「いくつかの半導体メーカーの方と話をする機会がありましたが、半導体ビジネス全体の動向として、『ダイ(コアが搭載されている半導体の本体)は多少大きくなっても構わないから、周辺機能を取り込み、ワンチップでシステムの中核をまかなえるようにする』というSoC(System On a Chip)へのニーズは高まっています。T2プロセッサも、そのコンセプトで設計されています」と堀口氏はこの構成を採用した理由を語る。
仮想化テクノロジの実現に関しては、従来からSolaris ContainerなどSolaris 10上でサポートされてきた。「仮想化の機能に力を入れるようになったのはT1000サーバをリリースした頃からです。その後、Solaris Containerの機能充実を図ってきましたが、今回はそれに加え、LDoms(Logical Domains)という物理的にサーバを分割する機能を導入しました」(堀口氏)
LDomsは、OS上での仮想化ではなく、PCでいうBIOSにあたるOBP(Open Boot Program)のさらに下位にスーパーバイザ層を設け、スーパーバイザがUltraSPARC T1、T2プロセッサの各コア、スレッドごとに仮想的なハードウェアを構築するものだ。こうすることで、Solaris ContainerのようにSolaris 10以外のOSをUltraSPARC T1、T2プロセッサを搭載しているサーバ上で利用できるようになる。現時点では、Solaris 10の他、UbuntuとWind Riverが動作する。これによりSolaris以外のOSでもUltraSPARC T1、T2プロセッサの性能を活用できるのだ。
このようなドメイン分割は従来大型の汎用機やUNIXハイエンド機に実装されていたものだが、CMTの実現に伴い、エントリーレベルのサーバでも実現できるようになっているのである。なお、LDomsに関しては、従来のUltraSPARC T1搭載のサーバでもファームウェア(OBP)の更新で利用できる。
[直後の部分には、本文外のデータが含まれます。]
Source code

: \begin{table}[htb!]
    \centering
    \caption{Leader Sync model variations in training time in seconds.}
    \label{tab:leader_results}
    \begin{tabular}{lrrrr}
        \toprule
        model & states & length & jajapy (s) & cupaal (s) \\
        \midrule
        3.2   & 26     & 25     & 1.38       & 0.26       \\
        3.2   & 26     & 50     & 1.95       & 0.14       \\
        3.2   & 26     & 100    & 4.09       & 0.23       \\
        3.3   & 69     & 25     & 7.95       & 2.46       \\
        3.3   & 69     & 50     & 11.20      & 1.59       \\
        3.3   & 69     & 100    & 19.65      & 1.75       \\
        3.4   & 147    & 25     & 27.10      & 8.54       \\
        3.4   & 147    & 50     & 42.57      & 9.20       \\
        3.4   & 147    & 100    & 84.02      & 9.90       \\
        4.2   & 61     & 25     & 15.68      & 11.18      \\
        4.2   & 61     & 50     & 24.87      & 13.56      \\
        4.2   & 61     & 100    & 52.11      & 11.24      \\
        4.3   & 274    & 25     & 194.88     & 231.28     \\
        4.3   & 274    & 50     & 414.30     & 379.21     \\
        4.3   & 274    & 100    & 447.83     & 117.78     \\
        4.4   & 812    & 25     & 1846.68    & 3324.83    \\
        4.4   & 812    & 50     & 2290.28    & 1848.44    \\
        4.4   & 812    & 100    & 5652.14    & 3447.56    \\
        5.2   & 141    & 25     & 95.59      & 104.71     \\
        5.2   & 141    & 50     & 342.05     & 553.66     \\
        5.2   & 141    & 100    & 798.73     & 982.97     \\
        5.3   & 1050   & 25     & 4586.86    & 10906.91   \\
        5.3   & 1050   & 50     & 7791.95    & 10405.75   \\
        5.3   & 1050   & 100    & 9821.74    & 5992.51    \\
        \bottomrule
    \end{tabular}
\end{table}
もちろん、サンではUltraSPARC T2の能力をフルに活かすための活動も継続して行っていくという。堀口氏はこの点について、「現在アプリケーションがマルチスレッド環境を十分活用できていないと感じています。したがって、まずはSolaris Containerの活用による仮想化でパフォーマンスを引き出すというソリューションを提供しています。それに加え、OpenSolarisやOpenSPARCというように、OSやプロセッサの設計情報を公開することで、アプリケーションのマルチスレッド環境への対応を促す活動にも力を入れていきます。そしてマルチスレッド環境のパフォーマンスを活用できるアプリケーションが登場する手助けを行っていきたいと考えています」(堀口氏)
現時点でも、Solaris 10とUltraSPARCのマルチスレッド性能はすでに十分な魅力を備えていると言える。しかしこれらの環境が本領を発揮でき、性能を最大限に活用できるアプリケーションが登場する日も近いだろう。